Ent9961On the venture capital industry: “There have been some very dramatic changes. In the last decade, we saw an extremely profound drop in terms of activity — the financing dropped off, valuations — and that’s been followed by a very dramatic recovery in the last few years. Today, compared to the first tech boom, one of those changes has been the decrease in the amount of money that businesses need to raise to get started.”

“A second change at play has been the quite dramatic bifurcation in the venture industry. Historically, in venture capital, if you looked at the distribution of firms, you saw a familiar-looking bell shape. Now we have a bimodal distribution: twin peaks. On the one hand, there are very small groups that have been able to raise a lot of capital in a very small realm of the industry. And then there is a whole family of funds that collectively represent a very large amount of money. Where you’ve seen the suffering has been in the middle.

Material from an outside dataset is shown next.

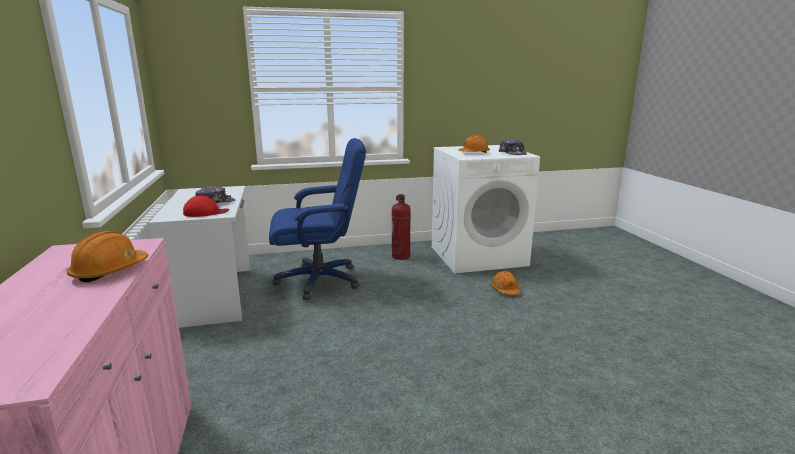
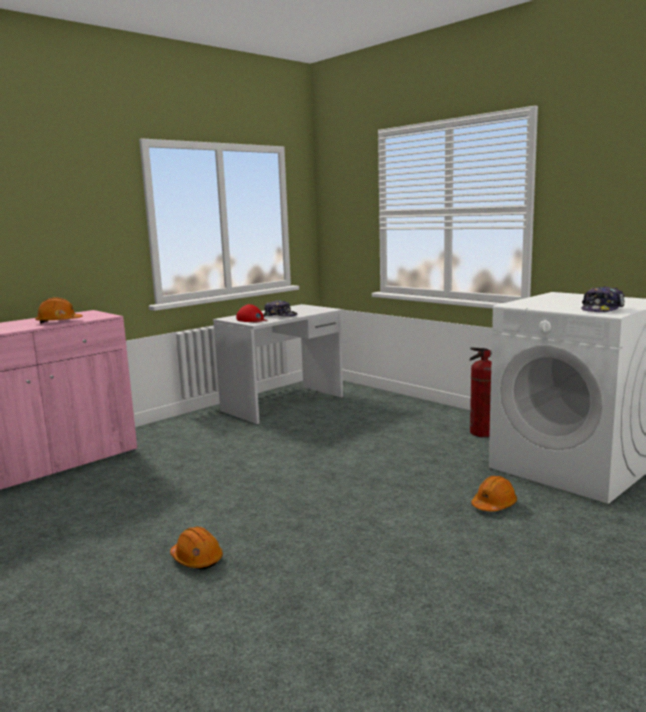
camera: 60 degrees right, 5 degrees down
(320, 280) = (363, 422): blue office chair -> none
(474, 153) = (553, 302): orange hard hat -> orange hard hat (197, 559)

And many are suffering from the fact that they’re not as targeted and niche or boutique, but also don’t have the global brand and reach that the mega-funds do.”

“The third change has been the rise of individualized entrepreneurial finance: angel groups, the emergence of crowdfunding and the like. All that activity has been enabled by information technology.”

On what worries him: “With all these dramatic changes … sure, there are questions. How well does this trend of individualized investing — that individualized entrepreneurial finance — work? We have angels and angel groups jockeying. And it still remains to be seen how good they are in terms of investing in companies and so forth. It’s an important question that we don’t really know the answer to yet.”

“And then the fact that more and more money is concentrated at either the very, very high end or very low end of size spectrum. Will the secret sauce that makes VC so successful work as well in a multibillion-dollar firm? With this proliferation of those multibillion-dollar funds … well, this is sort of a cramped activity. And can it be industrialized and scaled out, or will it end up being a lot less successful?”